La réhabilitation du Ksar Aït Ben Haddou
se veut d'abord une vocation sociale, et passe forcément par
l'élément de reconnaissance en tant que patrimoine mondial. La
reconnaissance du patrimoine s'effectue à deux niveau : d'une part au
sein des détenteurs du bien patrimonial et des gens qui en exerce le
droit de jouissance (population, usagers, touristes, etc.) ; d'autre part, au
sein des autorités et des organisations.
Il est évident que les propriétaires
légitimes du ksar se reconnaissent dans leur village (sentiment
d'appartenance, d'appropriation et d'héritage). Mais il n'est pas
certain qu'ils sachent tous que leurs biens font partie d'un patrimoine
universel. Car même le logo du patrimoine mondial ne figure pas sur le
site. Ce qui rend la reconnaissance du bien en tant que patrimoine mondial
moins évidente également par les visiteurs.

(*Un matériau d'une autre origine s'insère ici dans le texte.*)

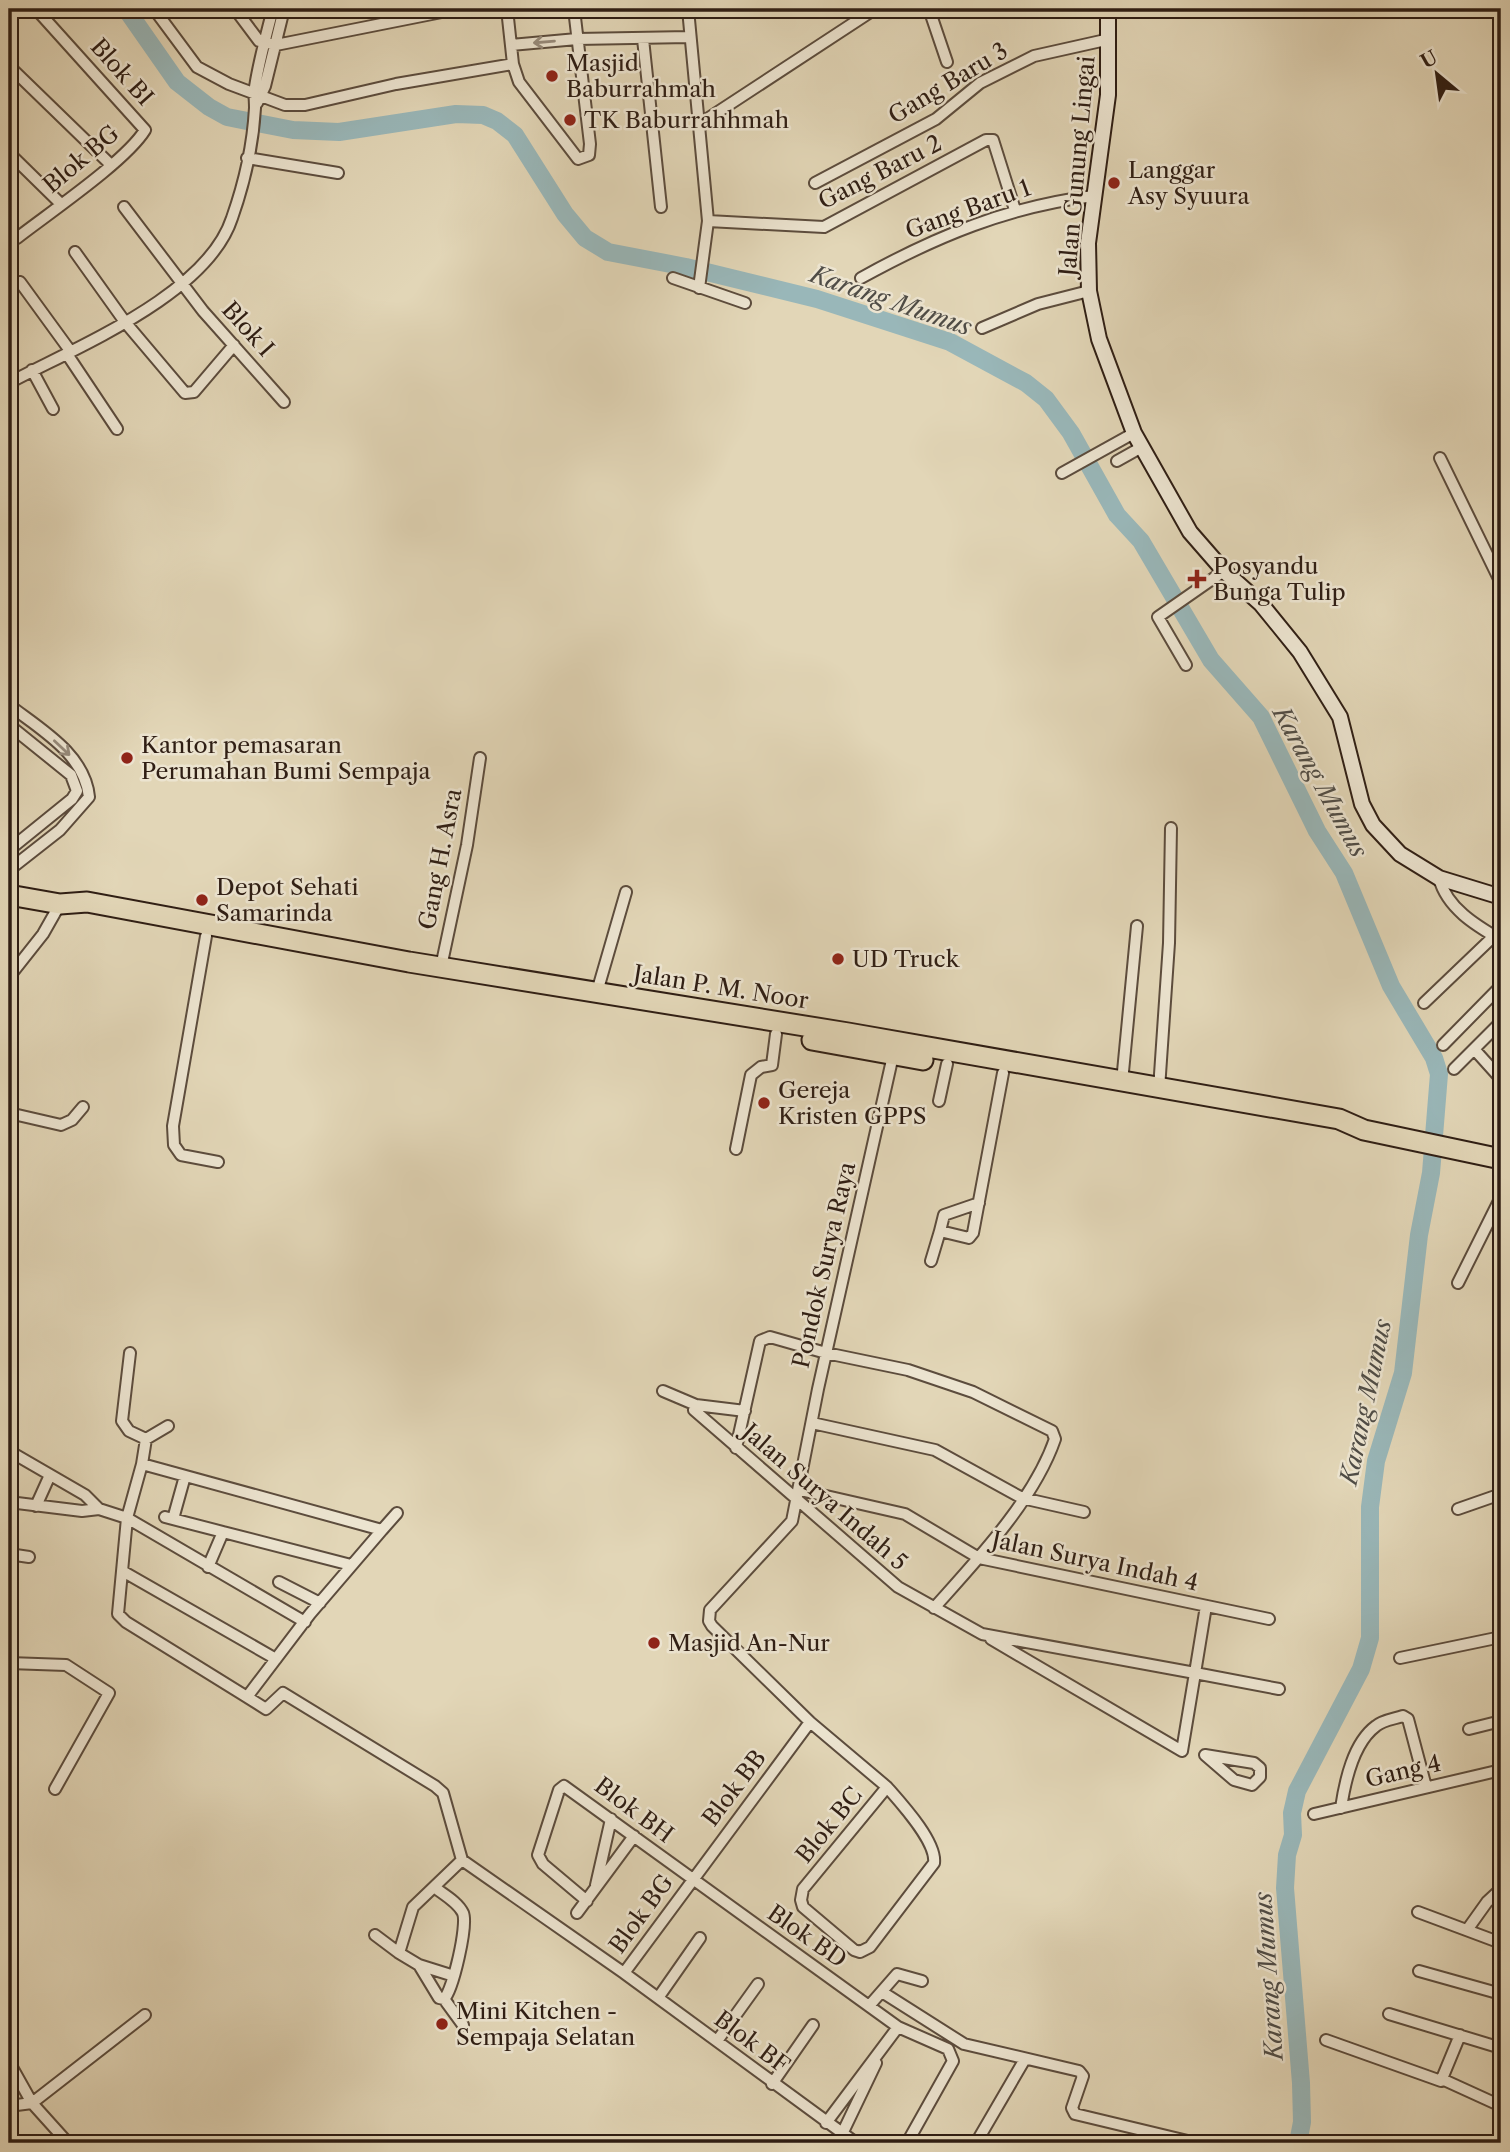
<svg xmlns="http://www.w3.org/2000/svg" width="1510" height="2152" viewBox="0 0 1510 2152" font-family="'Libre Caslon Text',serif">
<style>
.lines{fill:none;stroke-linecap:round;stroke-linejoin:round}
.river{stroke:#99b7b9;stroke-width:18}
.street-casing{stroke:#5c4c3d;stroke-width:14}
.secondary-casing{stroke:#2f1e14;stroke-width:18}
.highway-casing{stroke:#2f1e14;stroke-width:23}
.street{stroke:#ece4d0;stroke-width:10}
.secondary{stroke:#ece4d0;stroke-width:14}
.highway{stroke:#e2d6b7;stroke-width:19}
.oneway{stroke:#978b7b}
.poi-dot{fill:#8f2418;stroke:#ece4d0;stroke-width:2.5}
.labels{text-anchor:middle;stroke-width:5;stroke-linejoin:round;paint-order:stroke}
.poi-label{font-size:23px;fill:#2f1e14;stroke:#ece4d0;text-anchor:start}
.street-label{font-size:23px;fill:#2f1e14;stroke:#ece4d0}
.water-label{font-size:24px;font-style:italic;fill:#4f4c46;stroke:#ece4d0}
</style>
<rect width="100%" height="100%" fill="#e2d6b7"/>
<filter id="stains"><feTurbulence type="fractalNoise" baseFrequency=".00286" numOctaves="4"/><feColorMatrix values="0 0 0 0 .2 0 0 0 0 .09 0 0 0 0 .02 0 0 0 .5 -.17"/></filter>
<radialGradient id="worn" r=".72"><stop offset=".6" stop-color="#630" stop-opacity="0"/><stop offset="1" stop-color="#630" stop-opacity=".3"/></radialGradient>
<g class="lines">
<!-- river -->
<path class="river" d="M 126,9 L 177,82 L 209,107 L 227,117 L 293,130 L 339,132 L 456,114 L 483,115 L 497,121 L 515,135 L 565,214 L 585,238 L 608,252 L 686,267 L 817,299 L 950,342 L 1026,383 L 1046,399 L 1071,433 L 1117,515 L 1141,541 L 1211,660 L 1261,717 L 1317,831 L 1344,873 L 1391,986 L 1434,1058 L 1439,1074 L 1431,1173 L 1419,1235 L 1403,1373 L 1376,1461 L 1370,1507 L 1370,1638 L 1361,1669 L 1297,1791 L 1292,1813 L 1293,1835 L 1287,1855 L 1285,1888 L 1301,2083 L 1302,2122 L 1298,2143"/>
<!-- street casing -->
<g class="street-casing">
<path id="street" d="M 154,9 L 197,67 L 229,84 L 285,105 L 305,105 L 396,84 L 513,64
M 235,9 L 259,41 L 276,45 L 457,9
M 507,9 L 513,64 L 519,82 L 578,159 L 589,155 L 590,144 L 574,9
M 688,9 L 708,221 L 699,288
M 929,9 L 947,62
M 643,39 L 661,207
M 511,45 L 577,39 L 689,37
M 9,66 L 110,164
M 257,103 L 265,86 L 284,9
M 698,125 L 875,9
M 9,153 L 61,204
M 247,158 L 338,173
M 815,183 L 936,119 L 980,83 L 1034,56 L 1110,39
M 124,207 L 203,311 L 284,402
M 708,221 L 824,227 L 986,140 L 993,140 L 1015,210
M 9,239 L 17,238 C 49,213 126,161 145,130 L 36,9
M 75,252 L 125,322 L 185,393 L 194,392 L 234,345
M 673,278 L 745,303
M 861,278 C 935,237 1009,206 1094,196
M 20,282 L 71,352
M 982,328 L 1038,304 L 1089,291
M 67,354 L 117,429
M 32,370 L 53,409
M 9,383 C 76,347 207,295 232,218 C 244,184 253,144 255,108 C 255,101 254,94 255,87 C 259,61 266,35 273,9
M 1440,458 L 1501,583
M 1117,461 L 1142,447
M 1062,473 L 1134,433
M 1186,665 L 1158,617 L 1224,571
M 9,705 C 40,729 85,754 89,797 L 60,830 L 9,870
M 9,725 L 71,775 L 77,791 L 72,799 L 9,850
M 1439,878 C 1447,908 1475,925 1501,940
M 206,936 L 173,1126 L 174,1145 L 181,1155 L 218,1162
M 441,967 L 467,845 L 480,758
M 9,977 L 43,934 L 60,904
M 597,992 L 626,892
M 1424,1003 L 1494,936
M 1443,1045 L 1501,986
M 1474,1049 L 1501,1079
M 1454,1069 L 1501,1022
M 1122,1082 L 1137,926
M 1159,1089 L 1169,943 L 1171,828
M 939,1101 L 947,1064
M 9,1113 L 61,1125 L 72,1120 L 83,1107
M 736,1149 L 751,1075 L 761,1067 L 772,1065 L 776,1034
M 940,1231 L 944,1215 L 979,1203
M 931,1261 L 940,1231 L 969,1238 L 973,1233 L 1003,1073
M 1458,1283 L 1501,1197
M 130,1353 L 122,1421 L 129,1431 L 146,1439 L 142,1464
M 663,1391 L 696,1405
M 745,1411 L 696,1405 L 694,1410 L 898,1587 L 982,1634 L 1195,1673 L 1206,1606
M 812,1423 L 935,1450 L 1022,1498 L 1084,1512
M 146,1439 L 168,1426
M 736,1448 L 760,1341 L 770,1337 L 826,1353 L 908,1370 L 973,1392 L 1052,1431 L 1055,1439 C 1034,1500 977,1560 934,1608
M 9,1451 L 85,1495 L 99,1509 L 127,1518 L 305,1622
M 142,1464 L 382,1530 L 310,1614 L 247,1697 L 126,1622 L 118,1614 L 127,1518 Z
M 800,1490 L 905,1514 L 979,1558 L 1269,1619
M 9,1502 L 82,1511 L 99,1509
M 36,1506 L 50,1475
M 1458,1509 L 1501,1494
M 165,1517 L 223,1532
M 173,1519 L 185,1476
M 382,1530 L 397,1513
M 9,1554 L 29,1557
M 208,1567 L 223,1532 L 351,1565
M 124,1572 L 276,1659
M 9,1574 L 11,1554
M 279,1582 L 320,1603
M 991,1639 L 1182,1751 L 1195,1673 L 1279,1689
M 1400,1658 L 1501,1637
M 9,1663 L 66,1665 L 109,1693 L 55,1789
M 247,1697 L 266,1709 L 283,1693 L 435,1786 L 443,1793 L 462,1860 L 624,1973 L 856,2143
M 1469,1729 L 1501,1721
M 1205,1755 L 1254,1763 L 1260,1768 L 1260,1777 L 1252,1785 L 1234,1780 Z
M 887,1787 L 810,1722 L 712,1626 L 709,1621 L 710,1610 L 792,1521 L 818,1389 L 894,1051
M 887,1787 C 901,1803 937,1842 934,1863 L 870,1947 L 860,1952 L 854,1950 L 803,1907 L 801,1900 L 803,1889 Z
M 1341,1808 C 1345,1781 1353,1743 1376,1726 C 1383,1720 1394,1719 1403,1716 L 1408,1719 L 1426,1787
M 1314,1814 L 1501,1770
M 462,1860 L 413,1907 L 399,1953 L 419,1965 L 439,1998 L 444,1999 L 463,2025
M 596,1885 L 611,1819
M 434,1887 C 443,1894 458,1902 463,1913 C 468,1925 453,1990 444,1999
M 587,1901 L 543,1864 L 538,1855 L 559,1790 L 564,1786 L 898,2027 L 948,2049 L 953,2061 L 907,2143
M 1418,1912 L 1501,1943
M 577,1913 L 634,1836
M 1467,1930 L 1487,1902 L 1501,1889
M 375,1935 L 399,1953
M 419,1965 L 454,1976
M 1419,1971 L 1501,1994
M 624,1973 L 810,1722
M 882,1992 L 964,2044 L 1079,2071 L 1083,2076 L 1072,2108 L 1075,2114 L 1196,2143
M 658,1998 L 700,1938
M 869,2006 L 897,1974 L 922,1981
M 1389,2014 L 1501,2048
M 1326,2040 L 1441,2081 L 1460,2035
M 717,2041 L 758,1984
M 9,2062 L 32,2103 L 68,2143
M 1444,2080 L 1501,2106
M 772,2084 L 813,2025
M 9,2106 L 32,2103 L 145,2015
M 826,2123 L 898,2027
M 842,2134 L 876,2063
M 976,2143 L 1025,2059"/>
</g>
<!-- secondary casing -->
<g class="secondary-casing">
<path id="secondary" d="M 1108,9 L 1108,95 L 1088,243 L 1089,291 L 1099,339 L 1134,433 L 1190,532 L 1224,571 L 1261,604 L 1300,652 L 1340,717 L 1362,804 L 1373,825 L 1400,854 L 1439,878 L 1501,897"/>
</g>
<!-- highway casing -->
<g class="highway-casing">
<path id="highway" d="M 9,895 L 60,904 L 87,902 L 409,962 L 848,1033 L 1339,1119 L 1364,1130 L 1501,1159
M 812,1040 L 923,1060"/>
</g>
<!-- street -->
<use href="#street" class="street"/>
<!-- secondary -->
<use href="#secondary" class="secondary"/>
<!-- highway -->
<use href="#highway" class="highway"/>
</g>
<!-- one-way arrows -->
<defs><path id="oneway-shaft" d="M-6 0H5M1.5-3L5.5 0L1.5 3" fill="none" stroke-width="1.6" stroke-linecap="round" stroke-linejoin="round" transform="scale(1.75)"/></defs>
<g class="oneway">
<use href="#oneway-shaft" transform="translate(544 42) rotate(175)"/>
<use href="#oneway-shaft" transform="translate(62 748) rotate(43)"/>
</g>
<!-- markers -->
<g class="poi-dot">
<circle cx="552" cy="76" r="7"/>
<circle cx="570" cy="120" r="7"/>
<circle cx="1114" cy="183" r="7"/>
<path d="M1193.5 568.5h7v7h7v7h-7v7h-7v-7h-7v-7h7z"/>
<circle cx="127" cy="758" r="7"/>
<circle cx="202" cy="900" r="7"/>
<circle cx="838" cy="959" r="7"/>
<circle cx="764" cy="1103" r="7"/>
<circle cx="654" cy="1643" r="7"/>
<circle cx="442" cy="2024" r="7"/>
</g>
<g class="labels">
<!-- poi labels -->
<g class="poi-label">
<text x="566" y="71">Masjid<tspan x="566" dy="26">Baburrahmah</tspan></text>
<text x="584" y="128">TK Baburrahhmah</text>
<text x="1128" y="178">Langgar<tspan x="1128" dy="26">Asy Syuura</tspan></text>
<text x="1213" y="574">Posyandu<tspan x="1213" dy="26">Bunga Tulip</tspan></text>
<text x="141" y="753">Kantor pemasaran<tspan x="141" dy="26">Perumahan Bumi Sempaja</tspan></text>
<text x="216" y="895">Depot Sehati<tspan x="216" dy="26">Samarinda</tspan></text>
<text x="852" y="967">UD Truck</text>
<text x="778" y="1098">Gereja<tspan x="778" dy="26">Kristen GPPS</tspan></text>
<text x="668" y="1651">Masjid An-Nur</text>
<text x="456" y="2019">Mini Kitchen -<tspan x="456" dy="26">Sempaja Selatan</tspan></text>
</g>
<!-- street labels -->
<g class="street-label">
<text transform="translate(122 72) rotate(48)" y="8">Blok BI</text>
<text transform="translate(948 83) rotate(-31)" y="8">Gang Baru 3</text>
<text transform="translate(81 159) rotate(-40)" y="8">Blok BG</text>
<text transform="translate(1077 166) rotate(-85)" y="8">Jalan Gunung Lingai</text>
<text transform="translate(880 172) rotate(-27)" y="8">Gang Baru 2</text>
<text transform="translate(968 209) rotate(-20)" y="8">Gang Baru 1</text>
<text transform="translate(248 329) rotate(48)" y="8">Blok I</text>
<text transform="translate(440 859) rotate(-79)" y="8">Gang H. Asra</text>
<text transform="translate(721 987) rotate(9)" y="8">Jalan P. M. Noor</text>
<text transform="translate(824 1265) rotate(-77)" y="8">Pondok Surya Raya</text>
<text transform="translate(825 1497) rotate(41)" y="8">Jalan Surya Indah 5</text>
<text transform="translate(1095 1561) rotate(12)" y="8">Jalan Surya Indah 4</text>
<text transform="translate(1403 1771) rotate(-13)" y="8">Gang 4</text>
<text transform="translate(734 1788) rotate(-53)" y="8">Blok BB</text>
<text transform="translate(634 1810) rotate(37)" y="8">Blok BH</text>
<text transform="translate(829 1825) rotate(-51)" y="8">Blok BC</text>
<text transform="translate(641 1914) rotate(-54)" y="8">Blok BG</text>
<text transform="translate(807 1936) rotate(35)" y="8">Blok BD</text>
<text transform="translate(752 2042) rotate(37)" y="8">Blok BF</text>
</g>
<!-- water labels -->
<g class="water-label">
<text transform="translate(891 301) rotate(19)" y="8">Karang Mumus</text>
<text transform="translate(1320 782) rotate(61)" y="8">Karang Mumus</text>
<text transform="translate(1366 1402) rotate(-78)" y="8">Karang Mumus</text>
<text transform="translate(1269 1976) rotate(-94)" y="8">Karang Mumus</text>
</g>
</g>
<!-- margin -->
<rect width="1510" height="2152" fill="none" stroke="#e2d6b7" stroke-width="35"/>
<rect x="10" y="10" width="1489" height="2131" fill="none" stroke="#2f1e14" stroke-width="3.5"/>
<rect x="18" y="18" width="1475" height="2117" fill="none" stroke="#2f1e14" stroke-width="2"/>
<!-- north arrow -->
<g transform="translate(1437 74) rotate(331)" stroke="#ece4d0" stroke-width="5" paint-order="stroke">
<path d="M0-5L12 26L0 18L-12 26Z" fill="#2f1e14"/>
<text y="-10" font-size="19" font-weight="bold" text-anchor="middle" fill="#2f1e14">U</text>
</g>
<rect width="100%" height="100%" filter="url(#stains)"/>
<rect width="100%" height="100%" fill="url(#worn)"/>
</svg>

La réhabilitation du ksar des Aït Ben Haddou
est une démarche assez compliquée, dans la mesure où
il y a d'abord une approche à adopter auprès de la population
(qui a abandonné son village), avant de procéder à la mise
en valeur du ksar par l'amélioration des conditions de vie, et la
création d'une nouvelle dynamique au sein de l'ensemble.